Regarding the attestation of small amount sellers: It would have been the same in the previous concept. I agree there is some risk but it is hard to say if it is a realistic risk the scammer could abuse. Note that the normal trade limits are still in place (1st month 0.0625 BTC, second 0.125, after 0.25) which is still rellative low and kept scammers out for 3 years. We can also increase min. trade amount (0.0001 btc) so that the min amount he trades is not too small to stay unnoticed. To use it only for buyer might be a bit too restrictive but maybe its required to increase security here....

mpolavieja commented 5 years ago

It would have been the same in the previous concept

Yeah, that was a general comment for both the delay approach and this new alternative approach. The attack I fear is that the scammer uses several stolen accounts with a very low balance and spends a little BTC on each one of them through sell trades.

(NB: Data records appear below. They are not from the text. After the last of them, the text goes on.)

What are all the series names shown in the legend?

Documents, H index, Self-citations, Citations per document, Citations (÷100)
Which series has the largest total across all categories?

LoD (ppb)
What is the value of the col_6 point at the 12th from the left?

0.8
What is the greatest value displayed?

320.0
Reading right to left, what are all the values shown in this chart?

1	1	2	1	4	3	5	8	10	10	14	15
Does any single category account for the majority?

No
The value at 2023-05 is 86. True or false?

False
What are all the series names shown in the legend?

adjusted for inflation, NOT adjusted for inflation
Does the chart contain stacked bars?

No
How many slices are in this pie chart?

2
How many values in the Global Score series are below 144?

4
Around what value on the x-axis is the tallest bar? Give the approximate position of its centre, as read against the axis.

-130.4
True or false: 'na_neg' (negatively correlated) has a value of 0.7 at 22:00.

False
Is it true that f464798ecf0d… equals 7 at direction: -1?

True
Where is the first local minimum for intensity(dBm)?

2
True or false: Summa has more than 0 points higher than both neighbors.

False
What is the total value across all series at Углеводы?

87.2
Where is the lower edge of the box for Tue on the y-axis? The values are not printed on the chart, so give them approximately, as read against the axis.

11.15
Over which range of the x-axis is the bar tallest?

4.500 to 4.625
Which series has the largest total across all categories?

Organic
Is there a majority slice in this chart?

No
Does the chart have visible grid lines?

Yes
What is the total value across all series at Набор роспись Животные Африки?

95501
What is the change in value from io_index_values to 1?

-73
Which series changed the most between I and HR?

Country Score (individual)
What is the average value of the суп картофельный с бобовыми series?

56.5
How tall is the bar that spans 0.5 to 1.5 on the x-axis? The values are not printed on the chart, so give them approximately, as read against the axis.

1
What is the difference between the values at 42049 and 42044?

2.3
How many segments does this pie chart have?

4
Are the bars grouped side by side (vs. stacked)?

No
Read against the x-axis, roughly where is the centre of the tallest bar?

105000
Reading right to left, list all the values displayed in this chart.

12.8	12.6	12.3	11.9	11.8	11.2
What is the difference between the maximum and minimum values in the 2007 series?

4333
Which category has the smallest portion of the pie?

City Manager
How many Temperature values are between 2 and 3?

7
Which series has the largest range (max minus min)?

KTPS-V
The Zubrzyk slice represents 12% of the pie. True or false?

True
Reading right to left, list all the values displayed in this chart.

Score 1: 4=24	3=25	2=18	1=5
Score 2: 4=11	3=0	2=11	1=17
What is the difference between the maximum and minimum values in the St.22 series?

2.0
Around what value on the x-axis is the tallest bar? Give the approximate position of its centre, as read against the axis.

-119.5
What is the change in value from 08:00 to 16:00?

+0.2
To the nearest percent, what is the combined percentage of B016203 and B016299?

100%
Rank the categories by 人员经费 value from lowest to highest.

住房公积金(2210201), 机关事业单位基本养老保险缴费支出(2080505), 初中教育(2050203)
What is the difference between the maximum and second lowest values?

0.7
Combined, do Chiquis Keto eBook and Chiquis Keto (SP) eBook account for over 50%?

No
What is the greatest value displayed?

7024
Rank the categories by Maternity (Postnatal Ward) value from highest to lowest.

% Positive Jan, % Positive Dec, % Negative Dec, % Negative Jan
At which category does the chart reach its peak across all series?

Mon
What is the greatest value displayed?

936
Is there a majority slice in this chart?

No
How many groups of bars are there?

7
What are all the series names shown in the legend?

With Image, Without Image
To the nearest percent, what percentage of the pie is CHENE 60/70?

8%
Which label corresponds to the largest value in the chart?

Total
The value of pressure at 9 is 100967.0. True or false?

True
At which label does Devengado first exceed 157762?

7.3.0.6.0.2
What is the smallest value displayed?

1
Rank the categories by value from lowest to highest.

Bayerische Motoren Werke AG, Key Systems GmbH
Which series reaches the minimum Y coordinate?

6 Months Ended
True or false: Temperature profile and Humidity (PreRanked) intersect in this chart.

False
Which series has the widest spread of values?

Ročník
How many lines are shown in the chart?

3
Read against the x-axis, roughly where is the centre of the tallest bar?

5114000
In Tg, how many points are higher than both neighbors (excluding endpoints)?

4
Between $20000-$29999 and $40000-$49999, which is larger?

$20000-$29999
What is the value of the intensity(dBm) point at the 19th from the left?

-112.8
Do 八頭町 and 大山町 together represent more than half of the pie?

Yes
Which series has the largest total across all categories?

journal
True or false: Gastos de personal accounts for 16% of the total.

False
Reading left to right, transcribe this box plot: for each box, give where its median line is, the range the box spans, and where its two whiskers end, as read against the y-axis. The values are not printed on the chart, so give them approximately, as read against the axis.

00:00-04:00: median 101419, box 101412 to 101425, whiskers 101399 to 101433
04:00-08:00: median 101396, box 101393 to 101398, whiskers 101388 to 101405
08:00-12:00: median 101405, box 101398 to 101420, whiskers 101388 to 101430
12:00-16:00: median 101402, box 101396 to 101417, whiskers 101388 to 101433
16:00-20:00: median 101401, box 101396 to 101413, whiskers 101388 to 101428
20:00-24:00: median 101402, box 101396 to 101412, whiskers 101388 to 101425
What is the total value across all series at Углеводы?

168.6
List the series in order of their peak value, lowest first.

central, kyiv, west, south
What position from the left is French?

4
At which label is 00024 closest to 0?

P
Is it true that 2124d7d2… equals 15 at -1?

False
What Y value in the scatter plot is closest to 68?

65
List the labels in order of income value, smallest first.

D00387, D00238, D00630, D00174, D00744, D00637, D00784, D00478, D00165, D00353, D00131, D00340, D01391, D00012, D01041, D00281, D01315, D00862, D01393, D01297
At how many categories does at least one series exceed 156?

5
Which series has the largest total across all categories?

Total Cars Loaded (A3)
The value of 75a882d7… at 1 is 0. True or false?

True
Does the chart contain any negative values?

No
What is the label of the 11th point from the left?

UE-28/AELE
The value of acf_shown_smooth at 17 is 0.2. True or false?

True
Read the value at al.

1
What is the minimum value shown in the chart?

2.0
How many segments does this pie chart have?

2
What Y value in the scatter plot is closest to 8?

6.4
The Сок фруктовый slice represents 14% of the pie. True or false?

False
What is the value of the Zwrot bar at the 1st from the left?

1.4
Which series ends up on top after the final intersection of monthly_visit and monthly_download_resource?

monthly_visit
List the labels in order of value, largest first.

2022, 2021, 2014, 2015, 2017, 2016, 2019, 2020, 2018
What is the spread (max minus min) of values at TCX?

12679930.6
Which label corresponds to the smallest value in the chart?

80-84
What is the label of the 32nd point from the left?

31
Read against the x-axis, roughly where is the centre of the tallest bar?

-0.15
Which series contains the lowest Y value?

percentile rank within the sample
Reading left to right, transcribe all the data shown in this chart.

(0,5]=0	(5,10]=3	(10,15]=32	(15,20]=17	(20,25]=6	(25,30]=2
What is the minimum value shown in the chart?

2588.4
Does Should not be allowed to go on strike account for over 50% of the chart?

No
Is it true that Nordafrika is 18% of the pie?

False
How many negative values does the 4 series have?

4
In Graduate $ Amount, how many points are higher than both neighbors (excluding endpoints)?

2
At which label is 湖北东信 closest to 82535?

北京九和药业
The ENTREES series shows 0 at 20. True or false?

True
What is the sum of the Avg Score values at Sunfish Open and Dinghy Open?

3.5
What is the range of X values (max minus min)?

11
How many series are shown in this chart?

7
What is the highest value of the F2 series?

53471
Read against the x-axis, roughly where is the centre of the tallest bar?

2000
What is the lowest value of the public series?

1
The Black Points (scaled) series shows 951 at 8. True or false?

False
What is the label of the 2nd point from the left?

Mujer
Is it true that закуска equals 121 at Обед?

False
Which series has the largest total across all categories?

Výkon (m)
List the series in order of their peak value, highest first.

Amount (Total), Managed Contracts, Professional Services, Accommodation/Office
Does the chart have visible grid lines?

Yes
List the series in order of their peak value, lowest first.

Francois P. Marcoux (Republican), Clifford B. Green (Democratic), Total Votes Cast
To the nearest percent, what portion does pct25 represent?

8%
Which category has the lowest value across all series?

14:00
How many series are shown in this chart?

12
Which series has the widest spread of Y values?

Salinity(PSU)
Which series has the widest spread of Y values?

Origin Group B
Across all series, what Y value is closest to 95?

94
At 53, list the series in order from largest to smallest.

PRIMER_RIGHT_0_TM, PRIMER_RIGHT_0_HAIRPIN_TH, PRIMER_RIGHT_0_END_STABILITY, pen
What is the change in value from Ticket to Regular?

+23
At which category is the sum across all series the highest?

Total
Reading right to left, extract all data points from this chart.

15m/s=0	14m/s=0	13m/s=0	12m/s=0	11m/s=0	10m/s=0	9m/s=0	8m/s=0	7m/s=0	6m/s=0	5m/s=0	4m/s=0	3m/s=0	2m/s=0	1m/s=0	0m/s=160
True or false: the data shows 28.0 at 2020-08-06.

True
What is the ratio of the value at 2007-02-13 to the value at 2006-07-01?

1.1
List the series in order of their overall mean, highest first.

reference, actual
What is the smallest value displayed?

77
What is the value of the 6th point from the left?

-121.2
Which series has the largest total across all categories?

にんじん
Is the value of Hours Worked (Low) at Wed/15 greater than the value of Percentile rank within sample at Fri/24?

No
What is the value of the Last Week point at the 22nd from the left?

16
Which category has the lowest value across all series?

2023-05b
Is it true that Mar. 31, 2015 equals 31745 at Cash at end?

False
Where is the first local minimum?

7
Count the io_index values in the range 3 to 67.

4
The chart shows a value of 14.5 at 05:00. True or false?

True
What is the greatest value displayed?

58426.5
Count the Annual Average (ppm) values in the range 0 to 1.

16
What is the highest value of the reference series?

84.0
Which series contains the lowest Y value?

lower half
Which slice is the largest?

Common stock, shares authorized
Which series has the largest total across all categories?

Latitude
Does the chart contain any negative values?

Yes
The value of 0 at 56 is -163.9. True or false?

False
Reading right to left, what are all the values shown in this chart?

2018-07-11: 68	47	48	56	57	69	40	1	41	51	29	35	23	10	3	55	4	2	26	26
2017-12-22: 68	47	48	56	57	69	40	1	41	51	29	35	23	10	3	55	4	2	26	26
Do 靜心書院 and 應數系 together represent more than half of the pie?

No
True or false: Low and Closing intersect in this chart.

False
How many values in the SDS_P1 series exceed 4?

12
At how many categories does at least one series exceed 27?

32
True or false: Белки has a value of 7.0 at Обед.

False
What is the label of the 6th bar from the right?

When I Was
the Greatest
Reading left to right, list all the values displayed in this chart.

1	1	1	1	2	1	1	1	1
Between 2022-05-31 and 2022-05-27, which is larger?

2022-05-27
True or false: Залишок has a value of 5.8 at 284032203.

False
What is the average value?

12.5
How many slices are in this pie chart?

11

Those accounts get attested so then he can use those accounts to attest other stolen accounts with higher fiat balances by faking the payment confirmations.

Note that the normal trade limits are still in place (1st month 0.0625 BTC, second 0.125, after 0.25) which is still rellative low and kept scammers out for 3 year

But we are not sure if it was the limits what kept them out, or if it was low liquidity.

In any case, IMO it is critical for the reputation system how users are going to achieve the status of being able to verify other users. So we can be confident that the reputation system is trustworthy enough.